Русь против Хазарии. 400-летняя война — страница 42 из 55

Свенельд – дело совершенно другое, за ним тянется длинный шлейф из удачных походов и больших побед. Он удачлив, богат и добычлив, ведь мы помним, как княжеская дружина завидовала его бойцам. Он умеет терпеть и ждать, но в обиду себя не даст – большинство славянских племен могли убедиться в этом на собственной шкуре. При поддержке мечей варяжской дружины Свенельда Ольга сумела удержать Киев за сыном, и этот взаимовыгодный союз пошел им обоим на пользу – как княгине, так и воеводе. Ведь Свенельд тоже не просто так оказал решающую поддержку правящей династии, не тот это был человек, чтобы за красивые глаза княгини поставить на кон свою жизнь. Все было гораздо проще и банальнее.

Дело в том, что среди людей Игоря воевода не пользовался особой любовью, недаром приближенные убитого князя открыто его провоцировали на конфликт со Свенельдом. Не исключаем возможности и того, что даже среди киевлян популярность княжеского фаворита была невелика. А потому и не было другого выхода у воеводы, как поддержать представителей княжеского дома, поскольку в противном случае он мог потерять все. Ведь если бы на трон уселся кто-то другой, то все богатства воеводы, а также и его земельные пожалованья пошли прахом, поскольку человеческая зависть не знает ни границ, ни пределов. Дружина Свенельда, какой бы грозной силой она ни была, не устояла бы против всей Руси, и финал этого столкновения предсказать было бы нетрудно. Был у него шанс попробовать взять власть себе, но, как мы говорили чуть выше, шаг это был опасный, ведущий к гражданской войне или в лучшем случае к усилению внутренних конфликтов и противоречий, в результате чего проиграли бы все. Не важно, по какой причине, но Свенельд мыслил государственными категориями и личные интересы общественному мнению противопоставлять не стал. Тем более что даже со смертью Игоря для Свенельда все обстояло совсем не плохо.

Ведь в том случае, если бы он помог удержаться на плаву правящей династии, воевода не только сохранял за собой прежнее положение, но фактически становился во главе всех вооруженных сил Древнерусского государства, поскольку не женщине и не молокососу водить в бой полки и дружины. Свенельд свой выбор сделал, и этот выбор определил дальнейшую судьбу Руси.

→ **Исходные материалы**
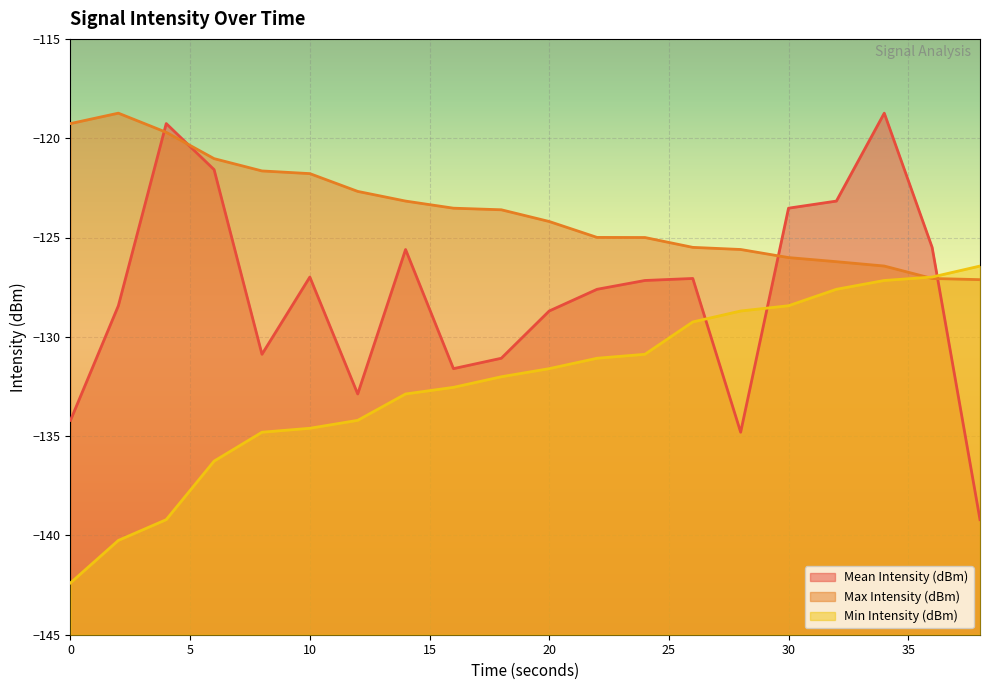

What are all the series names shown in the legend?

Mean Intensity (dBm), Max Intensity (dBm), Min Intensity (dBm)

* * *

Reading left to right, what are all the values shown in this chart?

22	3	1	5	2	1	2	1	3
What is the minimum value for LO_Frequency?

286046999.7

---

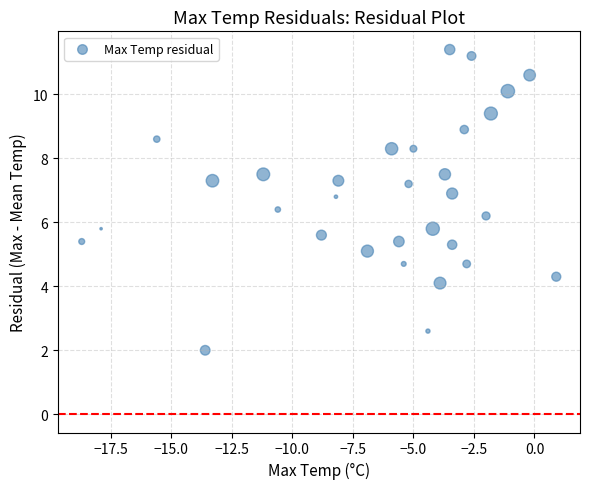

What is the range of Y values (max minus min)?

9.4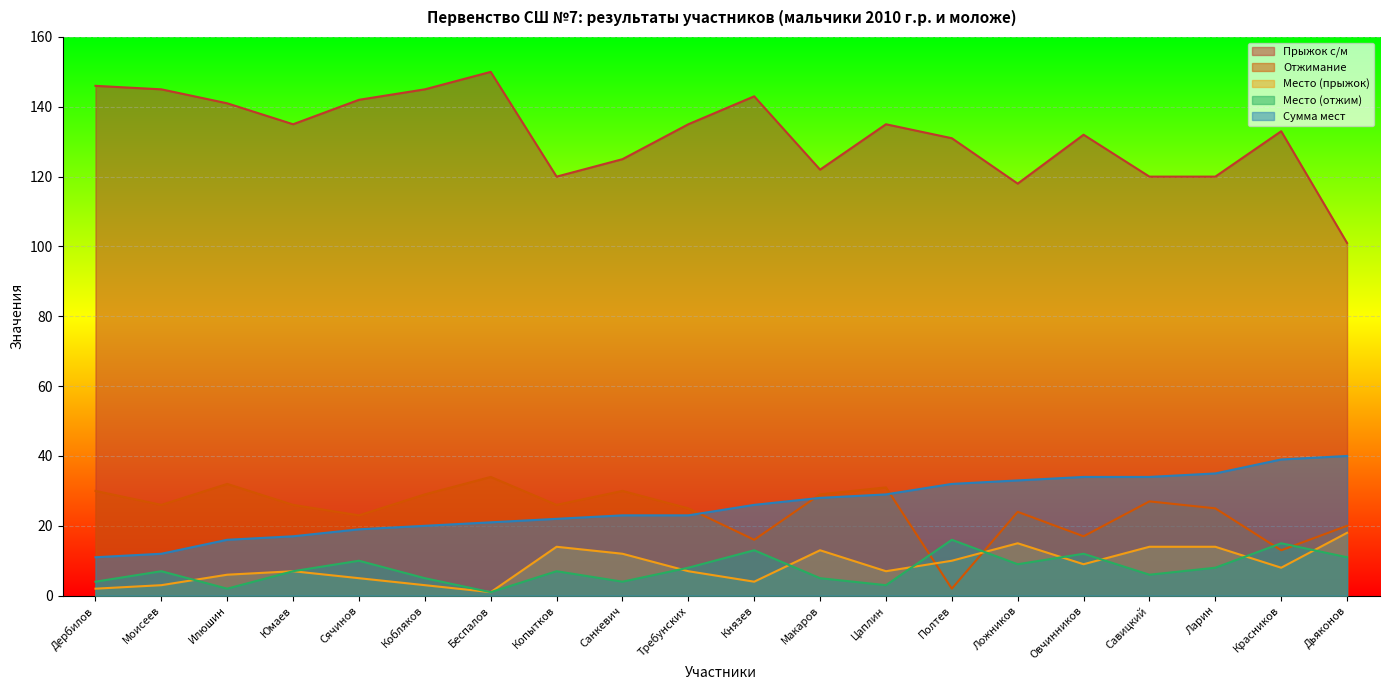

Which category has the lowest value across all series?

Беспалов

→ **Что требуется**
1) Воспроизведите без изменений часть текста о Свенельде: начните со слов «Ведь в том случае, если» и остановитесь после слов «дальнейшую судьбу Руси.».
2) Ответьте по тексту о Свенельде:
(а) Кто, по словам текста, завидовал бойцам Свенельда?
(б) Что сумела сделать Ольга при поддержке мечей варяжской дружины Свенельда?
(в) Кому, согласно тексту, не водить в бой полки и дружины?
3) Напишите продолжение текста о Свенельде, начиная сразу после его последнего предложения.
Перечень — это отдельный материал, к тексту о Свенельде он не относится.

→ **Результаты заданий**
1)
Ведь в том случае, если бы он помог удержаться на плаву правящей династии, воевода не только сохранял за собой прежнее положение, но фактически становился во главе всех вооруженных сил Древнерусского государства, поскольку не женщине и не молокососу водить в бой полки и дружины. Свенельд свой выбор сделал, и этот выбор определил дальнейшую судьбу Руси.

2)
(а) Княжеская дружина.
(б) Удержать Киев за сыном.
(в) Женщине и молокососу.

3)
Но тогда об этом никто не задумывался, и все пошло своим чередом. Ольга крепко занялась внутренними делами страны, объезжала подвластные ей земли, устанавливая новые законы и порядки. Вместо варяжских и русских дружин, блестящих под солнцем щитами и позолоченными шеломами, под стенами Константинополя появилось мирное посольство во главе с самой правительницей Киевской Руси, и ее визит в столицу Империи знаменовал новый этап развития отношений между двумя государствами. А пока все это происходило, в Киеве подрастал тот, кому суждено было в веках прославить свое имя, сокрушить Хазарский каганат и потрясти основы Византийской империи. Речь идет о сыне Игоря Святославе.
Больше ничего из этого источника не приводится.